Choose Your Trailer – Pork or Plastic

I use one basic rule to determine if I use pork or plastic as my jig trailer. If the water temp is 69 degrees and below I use pork, above that, it’s plastic. I use two basic pork colors: black/blue or olive-green/watermelon. I use these on the brown jig, depending on water clarity. If it's clear, I go with the more subtle olive-green and will use the black/blue if the water is stained. For muddy water I use a black jig with the olive-green pork. In either case, the combinations I use provide a color contrast between pork and jig. I use an Uncle Josh "101 spin frog" on the 1/4-ounce jig, generally black/blue or straight purple.

Also, when using pork, I always use a 3/4-inch piece of plastic grub, threaded onto the hook shank ahead of the pork chunk. This keeps the chunk away from the hook and barb. The pork chunk is always floating on the bend of the hook this way, preventing it from getting in the way of a solid hook set. I purchase the Yamamoto grubs and just tear off the tail and split the grub body in half. I use a grub that has both red and green flake in it. This adds an additional contrast to the jig, possibly matching color hues and adding some flash with the flake. Using the grub also adds some additional body and buoyancy to the jig.

I use BoHawg (Strike King) pork. I will use both the Sr. and Jr., depending on the size of the bait in the body of water that I am fishing. I also use the watermelon Bo-Liz on black jigs. I do this in late winter and early spring if the water is really cold and muddy. This is generally the only time I use rattles and a 1/2-ounce jig. I want a big, noisy, color contrasting bait that the bass can find easily.

When the water temp is above 69 degrees, it is time for plastic. I get a little faster fall with plastic trailers. Single and twin tail grubs, wing bats, frog chunks, Brush Hawgs, Gitzits, lizards and craws all provide some additional action over and above that of pork and will trigger strikes from the active bass. Generally, as the temp climbs the bass will become more aggressive and willing to chase its prey. I swim a jig more when using plastic.

When using plastic, I stick to the darker colors. I like purple with blue, black, red or green flake. When using a lizard, I only use a black one with red flake. When using craws, I like to stick with a pumpkin/watermelon seed, more of a natural coloration. Yamamoto plastics are my choice when using grubs. All other plastics I have poured by C&O Plastics.

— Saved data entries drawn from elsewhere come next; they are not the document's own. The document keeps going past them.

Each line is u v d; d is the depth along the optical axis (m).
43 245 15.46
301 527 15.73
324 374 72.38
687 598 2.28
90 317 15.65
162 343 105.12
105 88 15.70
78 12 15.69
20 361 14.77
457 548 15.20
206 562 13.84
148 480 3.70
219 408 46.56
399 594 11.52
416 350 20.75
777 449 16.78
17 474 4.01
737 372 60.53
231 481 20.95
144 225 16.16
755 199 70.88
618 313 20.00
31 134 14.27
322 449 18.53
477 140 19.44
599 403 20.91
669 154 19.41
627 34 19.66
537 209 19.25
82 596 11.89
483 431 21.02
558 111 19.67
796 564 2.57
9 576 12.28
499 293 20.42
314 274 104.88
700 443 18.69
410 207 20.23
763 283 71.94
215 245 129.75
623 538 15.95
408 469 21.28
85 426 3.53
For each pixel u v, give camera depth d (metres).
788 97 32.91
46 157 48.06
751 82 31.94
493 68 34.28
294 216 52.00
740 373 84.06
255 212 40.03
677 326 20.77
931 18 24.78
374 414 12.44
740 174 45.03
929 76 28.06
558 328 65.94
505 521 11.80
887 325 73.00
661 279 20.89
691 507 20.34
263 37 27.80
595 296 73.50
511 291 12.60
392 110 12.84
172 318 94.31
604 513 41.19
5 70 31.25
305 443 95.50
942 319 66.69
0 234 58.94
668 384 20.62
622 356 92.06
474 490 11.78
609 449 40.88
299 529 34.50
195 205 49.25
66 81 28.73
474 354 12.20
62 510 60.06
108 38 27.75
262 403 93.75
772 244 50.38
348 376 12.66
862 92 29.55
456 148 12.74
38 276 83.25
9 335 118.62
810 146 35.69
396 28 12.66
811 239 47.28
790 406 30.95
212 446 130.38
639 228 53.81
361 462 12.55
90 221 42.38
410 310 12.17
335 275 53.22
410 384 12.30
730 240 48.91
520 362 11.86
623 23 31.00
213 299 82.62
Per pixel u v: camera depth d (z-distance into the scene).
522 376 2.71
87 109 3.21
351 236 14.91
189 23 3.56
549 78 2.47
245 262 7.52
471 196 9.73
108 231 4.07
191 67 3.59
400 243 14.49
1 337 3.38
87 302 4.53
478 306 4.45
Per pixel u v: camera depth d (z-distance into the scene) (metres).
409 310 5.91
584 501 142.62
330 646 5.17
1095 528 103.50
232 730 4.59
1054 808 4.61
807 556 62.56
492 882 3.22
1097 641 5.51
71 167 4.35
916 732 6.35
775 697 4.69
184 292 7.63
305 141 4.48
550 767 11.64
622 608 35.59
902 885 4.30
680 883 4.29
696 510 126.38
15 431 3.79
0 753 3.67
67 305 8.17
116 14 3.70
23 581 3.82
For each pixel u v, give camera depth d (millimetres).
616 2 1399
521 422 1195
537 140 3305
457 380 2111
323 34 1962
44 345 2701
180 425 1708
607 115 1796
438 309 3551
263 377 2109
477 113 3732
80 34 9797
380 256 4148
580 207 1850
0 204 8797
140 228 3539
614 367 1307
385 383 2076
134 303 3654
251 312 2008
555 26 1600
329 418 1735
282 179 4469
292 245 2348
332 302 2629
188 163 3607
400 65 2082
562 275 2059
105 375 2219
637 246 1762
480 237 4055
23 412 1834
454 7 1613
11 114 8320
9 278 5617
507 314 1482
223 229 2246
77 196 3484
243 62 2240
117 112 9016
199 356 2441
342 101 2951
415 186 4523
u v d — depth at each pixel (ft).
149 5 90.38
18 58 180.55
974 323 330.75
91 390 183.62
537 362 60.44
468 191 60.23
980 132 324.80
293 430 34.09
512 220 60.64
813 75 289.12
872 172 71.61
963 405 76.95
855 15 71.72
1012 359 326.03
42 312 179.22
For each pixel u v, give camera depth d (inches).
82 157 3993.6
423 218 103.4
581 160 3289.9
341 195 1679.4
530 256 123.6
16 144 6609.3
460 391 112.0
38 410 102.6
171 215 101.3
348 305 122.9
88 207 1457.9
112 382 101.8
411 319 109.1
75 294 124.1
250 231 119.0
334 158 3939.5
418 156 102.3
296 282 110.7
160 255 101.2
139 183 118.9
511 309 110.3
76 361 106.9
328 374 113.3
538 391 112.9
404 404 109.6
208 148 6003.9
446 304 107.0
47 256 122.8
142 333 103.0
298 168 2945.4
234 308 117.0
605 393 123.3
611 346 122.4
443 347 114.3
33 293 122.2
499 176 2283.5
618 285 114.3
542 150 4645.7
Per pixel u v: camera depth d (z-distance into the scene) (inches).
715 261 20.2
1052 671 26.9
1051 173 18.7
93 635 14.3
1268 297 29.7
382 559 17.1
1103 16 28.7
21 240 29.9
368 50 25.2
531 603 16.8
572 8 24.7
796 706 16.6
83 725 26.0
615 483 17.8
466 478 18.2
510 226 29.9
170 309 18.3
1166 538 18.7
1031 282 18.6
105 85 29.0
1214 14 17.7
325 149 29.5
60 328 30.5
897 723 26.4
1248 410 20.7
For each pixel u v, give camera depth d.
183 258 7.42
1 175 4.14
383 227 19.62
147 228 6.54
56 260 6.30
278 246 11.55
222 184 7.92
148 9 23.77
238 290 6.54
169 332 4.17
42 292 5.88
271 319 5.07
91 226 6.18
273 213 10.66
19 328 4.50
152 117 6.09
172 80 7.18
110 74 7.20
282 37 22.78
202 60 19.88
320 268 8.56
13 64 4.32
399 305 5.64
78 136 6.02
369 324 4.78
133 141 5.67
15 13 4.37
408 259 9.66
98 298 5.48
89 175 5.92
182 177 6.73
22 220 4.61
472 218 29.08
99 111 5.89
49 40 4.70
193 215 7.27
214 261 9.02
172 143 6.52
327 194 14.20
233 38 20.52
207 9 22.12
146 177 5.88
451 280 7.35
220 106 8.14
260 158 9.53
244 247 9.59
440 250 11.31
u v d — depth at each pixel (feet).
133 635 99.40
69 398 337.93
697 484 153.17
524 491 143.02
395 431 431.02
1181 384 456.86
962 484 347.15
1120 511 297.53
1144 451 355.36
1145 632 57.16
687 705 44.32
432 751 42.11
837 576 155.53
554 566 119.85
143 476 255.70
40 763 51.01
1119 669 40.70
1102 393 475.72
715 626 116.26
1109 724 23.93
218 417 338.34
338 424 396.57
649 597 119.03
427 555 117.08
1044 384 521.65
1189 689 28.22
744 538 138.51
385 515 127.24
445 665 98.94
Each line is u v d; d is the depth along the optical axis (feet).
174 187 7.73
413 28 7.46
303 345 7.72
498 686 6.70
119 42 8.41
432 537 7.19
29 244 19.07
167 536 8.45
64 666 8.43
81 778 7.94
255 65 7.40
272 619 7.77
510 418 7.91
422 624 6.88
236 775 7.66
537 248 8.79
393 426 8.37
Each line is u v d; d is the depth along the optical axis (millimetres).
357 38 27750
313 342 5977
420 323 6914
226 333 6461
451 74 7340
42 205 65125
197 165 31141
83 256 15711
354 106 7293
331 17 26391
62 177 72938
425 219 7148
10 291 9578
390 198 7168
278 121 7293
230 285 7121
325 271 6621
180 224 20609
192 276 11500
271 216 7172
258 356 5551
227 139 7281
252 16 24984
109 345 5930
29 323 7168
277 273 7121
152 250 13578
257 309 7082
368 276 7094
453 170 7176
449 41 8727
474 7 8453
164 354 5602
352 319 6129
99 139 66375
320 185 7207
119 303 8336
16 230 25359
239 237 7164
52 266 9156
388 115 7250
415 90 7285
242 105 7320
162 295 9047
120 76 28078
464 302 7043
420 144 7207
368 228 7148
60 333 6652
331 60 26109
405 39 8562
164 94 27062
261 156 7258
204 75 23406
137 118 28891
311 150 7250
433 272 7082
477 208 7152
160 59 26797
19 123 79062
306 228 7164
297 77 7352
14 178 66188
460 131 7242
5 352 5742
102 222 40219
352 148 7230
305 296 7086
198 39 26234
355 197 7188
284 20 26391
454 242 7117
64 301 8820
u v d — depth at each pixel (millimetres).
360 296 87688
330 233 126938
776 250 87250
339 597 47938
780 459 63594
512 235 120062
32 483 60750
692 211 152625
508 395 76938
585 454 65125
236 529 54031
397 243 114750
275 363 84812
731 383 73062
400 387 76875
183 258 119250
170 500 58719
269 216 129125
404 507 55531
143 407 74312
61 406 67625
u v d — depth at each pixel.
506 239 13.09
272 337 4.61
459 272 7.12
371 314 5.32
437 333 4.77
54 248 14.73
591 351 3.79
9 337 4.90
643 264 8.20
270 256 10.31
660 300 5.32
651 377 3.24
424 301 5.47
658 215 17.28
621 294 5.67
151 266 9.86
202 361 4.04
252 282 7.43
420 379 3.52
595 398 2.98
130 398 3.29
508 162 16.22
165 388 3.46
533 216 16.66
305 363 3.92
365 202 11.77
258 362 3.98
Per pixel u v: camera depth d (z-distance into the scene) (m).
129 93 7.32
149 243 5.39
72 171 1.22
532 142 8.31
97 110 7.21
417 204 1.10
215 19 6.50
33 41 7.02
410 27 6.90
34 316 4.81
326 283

I am a firm believer that the jig is a reaction bait. It also just happens to be the favorite meal for the bass. Match that favorite meal, drop it on their nose and the bass will eat it, instinctively. It is a known fact that jigs consistently catch larger fish. Just take a look at the last 25 years of Bassmaster Tournament results. I did and I figured if it was the big boy’s choice, I ought to be using it. You should learn and refine this technique too. Oh, and by the way, Thanks a Million, Dee!